In recent years, LCD manufacturers have been better able to differentiate their larger size displays (40” and larger) from similarly-sized consumer TV products with technologies such as thinner bezels, which allow for better video wall installations. Backlight technologies, such as LED, also allow for not only thin displays, but also for higher brightness, which is needed by many commercial applications to perform in various ambient light conditions.

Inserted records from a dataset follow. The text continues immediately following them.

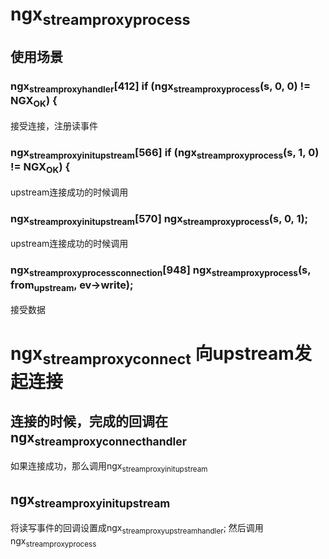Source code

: * ngx_stream_proxy_process
** 使用场景
*** ngx_stream_proxy_handler[412]  if (ngx_stream_proxy_process(s, 0, 0) != NGX_OK) {
    接受连接，注册读事件
*** ngx_stream_proxy_init_upstream[566] if (ngx_stream_proxy_process(s, 1, 0) != NGX_OK) {
    upstream连接成功的时候调用
*** ngx_stream_proxy_init_upstream[570] ngx_stream_proxy_process(s, 0, 1);
    upstream连接成功的时候调用
*** ngx_stream_proxy_process_connection[948] ngx_stream_proxy_process(s, from_upstream, ev->write);
    接受数据

* ngx_stream_proxy_connect  向upstream发起连接
**  连接的时候，完成的回调在 ngx_stream_proxy_connect_handler
    如果连接成功，那么调用ngx_stream_proxy_init_upstream

** ngx_stream_proxy_init_upstream
    将读写事件的回调设置成ngx_stream_proxy_upstream_handler; 然后调用ngx_stream_proxy_process
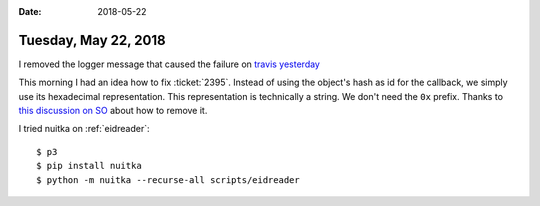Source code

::date: 2018-05-22

=====================
Tuesday, May 22, 2018
=====================

I removed the logger message that caused the failure on `travis
yesterday
<https://travis-ci.org/lino-framework/book/jobs/381822652>`__


This morning I had an idea how to fix :ticket:`2395`.  Instead of
using the object's hash as id for the callback, we simply use its
hexadecimal representation. This representation is technically a
string. We don't need the ``0x`` prefix.  Thanks to `this discussion
on SO
<https://stackoverflow.com/questions/10218164/how-to-convert-an-integer-to-hexadecimal-without-the-extra-0x-leading-and-l>`__
about how to remove it.


I tried nuitka on :ref:`eidreader`::

    $ p3
    $ pip install nuitka
    $ python -m nuitka --recurse-all scripts/eidreader
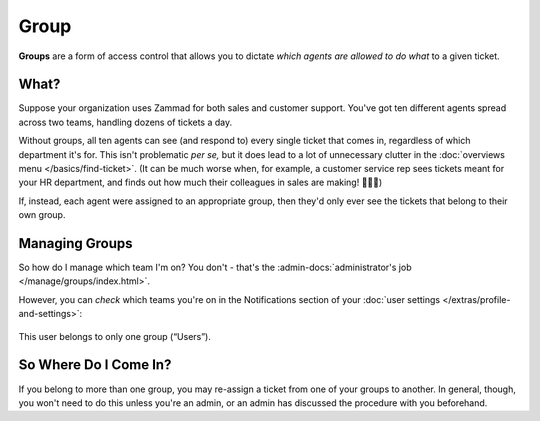 Group
=====

**Groups** are a form of access control
that allows you to dictate *which agents are allowed to do what*
to a given ticket.

What?
-----

Suppose your organization uses Zammad for both sales and customer support.
You've got ten different agents spread across two teams,
handling dozens of tickets a day.

Without groups,
all ten agents can see (and respond to) every single ticket that comes in,
regardless of which department it's for.
This isn't problematic *per se,*
but it does lead to a lot of unnecessary clutter
in the :doc:`overviews menu </basics/find-ticket>`.
(It can be much worse when, for example,
a customer service rep sees tickets meant for your HR department,
and finds out how much their colleagues in sales are making! 💸💸💸)

If, instead, each agent were assigned to an appropriate group,
then they'd only ever see the tickets that belong to their own group.

Managing Groups
---------------

So how do I manage which team I'm on? You don't - that's the
:admin-docs:`administrator's job </manage/groups/index.html>`.

However, you can *check* which teams you're on
in the Notifications section of
your :doc:`user settings </extras/profile-and-settings>`:

.. figure:: /images/basics/service-ticket/settings/group-user-list.png
   :alt: Profile > Notifications menu
   :align: center
   :scale: 70%

   This user belongs to only one group (“Users”).

So Where Do I Come In?
----------------------

If you belong to more than one group,
you may re-assign a ticket from one of your groups to another.
In general, though, you won't need to do this unless you're an admin,
or an admin has discussed the procedure with you beforehand.
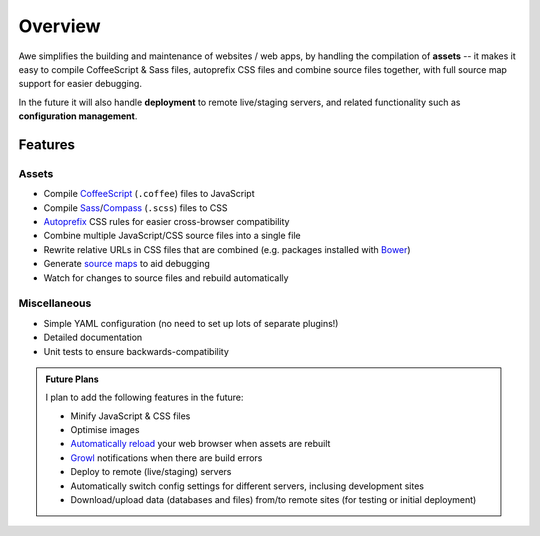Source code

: ################################################################################
 Overview
################################################################################

Awe simplifies the building and maintenance of websites / web apps, by handling the compilation of **assets** -- it makes it easy to compile CoffeeScript & Sass files, autoprefix CSS files and combine source files together, with full source map support for easier debugging.

In the future it will also handle **deployment** to remote live/staging servers, and related functionality such as **configuration management**.


================================================================================
 Features
================================================================================

----------------------------------------
 Assets
----------------------------------------

- Compile `CoffeeScript <http://coffeescript.org/>`_ (``.coffee``) files to JavaScript
- Compile `Sass <http://sass-lang.com/>`_/`Compass <http://compass-style.org/>`_ (``.scss``) files to CSS
- `Autoprefix <https://github.com/ai/autoprefixer>`_ CSS rules for easier cross-browser compatibility
- Combine multiple JavaScript/CSS source files into a single file
- Rewrite relative URLs in CSS files that are combined (e.g. packages installed with `Bower <http://bower.io/>`_)
- Generate `source maps <http://www.html5rocks.com/en/tutorials/developertools/sourcemaps/>`_ to aid debugging
- Watch for changes to source files and rebuild automatically


----------------------------------------
 Miscellaneous
----------------------------------------

- Simple YAML configuration (no need to set up lots of separate plugins!)
- Detailed documentation
- Unit tests to ensure backwards-compatibility


.. admonition:: Future Plans
   :class: note

   I plan to add the following features in the future:

   - Minify JavaScript & CSS files
   - Optimise images
   - `Automatically reload <http://livereload.com/>`_ your web browser when assets are rebuilt
   - `Growl <http://www.growlforwindows.com/gfw/>`_ notifications when there are build errors
   - Deploy to remote (live/staging) servers
   - Automatically switch config settings for different servers, inclusing development sites
   - Download/upload data (databases and files) from/to remote sites (for testing or initial deployment)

“This focus on higher-margin, larger-size displays is welcoming news—not just for display brands but for their global integrators alike. With a focus on technologies that have relevance to specific end-market needs, other players in the digital signage ecosystem also benefit by avoiding price comparisons against commoditized TVs,” said Chris Connery, NPD DisplaySearch vice president of PC and Large Format Commercial Displays.
While the use of TVs in commercial environments is not always apparent, NPD DisplaySearch’s sell-through research with commercial distributors and resellers indicates vendors that offer hybrid products that are a mix of commercial displays and consumer TVs. Detailed US commercial sell-through data shows that hybrid displays grew 85% Y/Y in Q1’12, outpacing pure commercial displays at only 5% Y/Y.
Connery said, “While the total market size for public displays is not shrinking, more displays now fall into different categories, which can be documented in new ways, such as when consumer TVs are used for commercial applications.”